FINRA did not provide details of the alleged wrongdoing beyond noting that it had to do with the possible diversion of funds from a J.P. Morgan-affiliated bank.

Hood did not return voice messages left at Northern Trust, where she works as an analyst, according to her LinkedIn profile. Hood serves as "a reporting contact for the client to provide resolution of complex transactions" and "provides assistance to account managers with queries received from clients regarding specific reporting issues," she writes in her profile.

Northern Trust Corp. is not listed as a FINRA member firm. The bar imposed by the regulator prevents her from working for FINRA member firms in any capacity, according to the settlement agreement.

Hood worked for J.P. Morgan Chase Bank from June 2013 to October 2014, when she joined J.P. Morgan Securities, BrokerCheck records show.

In her settlement with FINRA, Hood neither admitted nor denied the charges, but consented to an entry of FINRA's findings.

Michael Fusco, a spokesman for Chase Wealth Management, declined to comment on the matter.

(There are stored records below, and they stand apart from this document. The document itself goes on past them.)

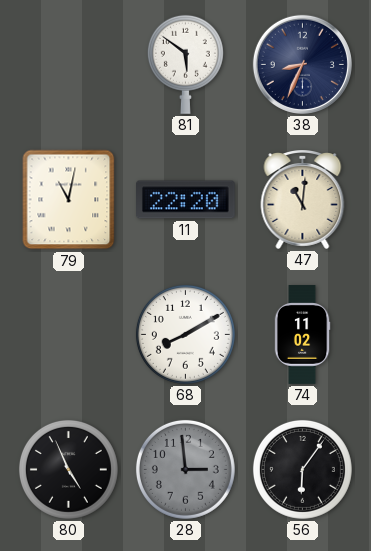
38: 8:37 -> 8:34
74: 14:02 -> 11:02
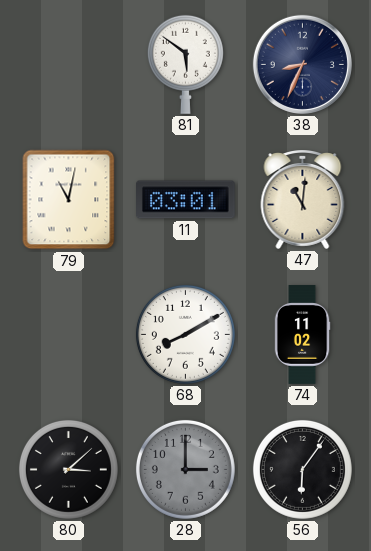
11: 22:20 -> 03:01
80: 4:56 -> 3:08
28: 2:59 -> 3:00
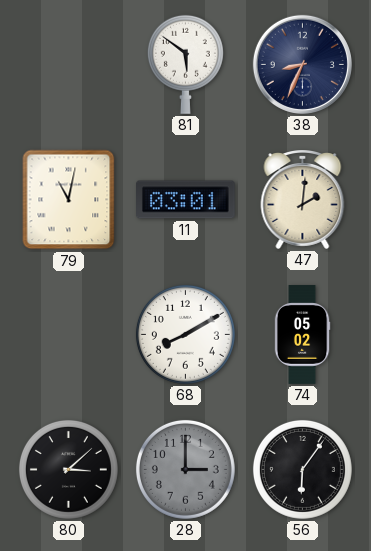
47: 11:01 -> 2:01
74: 11:02 -> 05:02
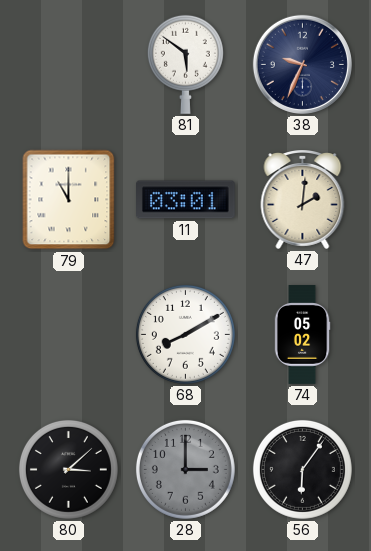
38: 8:34 -> 9:34
79: 11:02 -> 11:00
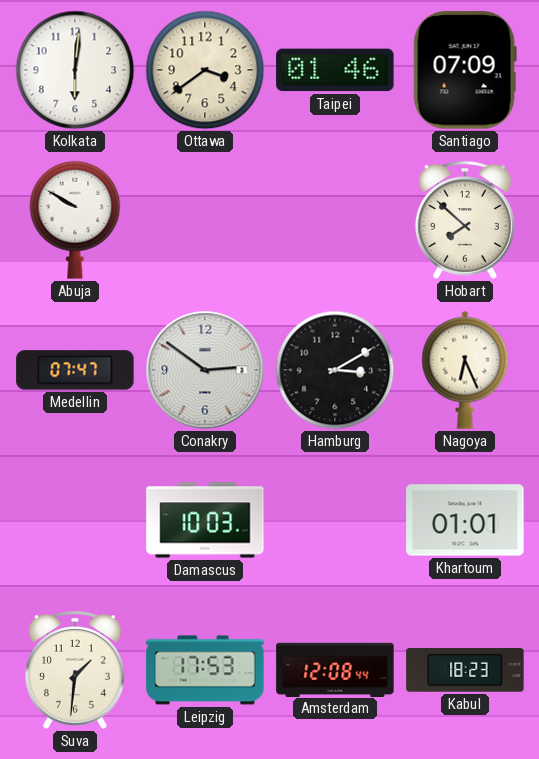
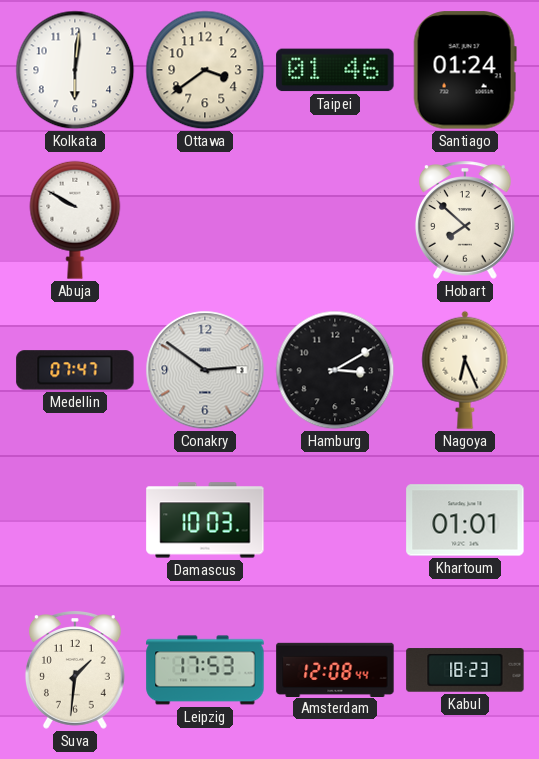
Santiago: 07:09 -> 01:24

Hood joins at least two other bank advisers barred from the industry this year for refusing to cooperate with FINRA investigations. Mark Peter Koestner, a former adviser with Wells Fargo in Naples, Florida, was barred in April for turning down FINRA's request to appear for an on-the-record interview regarding allegations that he engaged in a private securities transaction or an outside business activity that was not approved. Kenneth Lynn Miller, a former broker with First Tennessee Bank accused of stealing money from retail bank customers, faced a similar fate. He was ousted in March for refusing to provide the regulator with the documents and information it requested.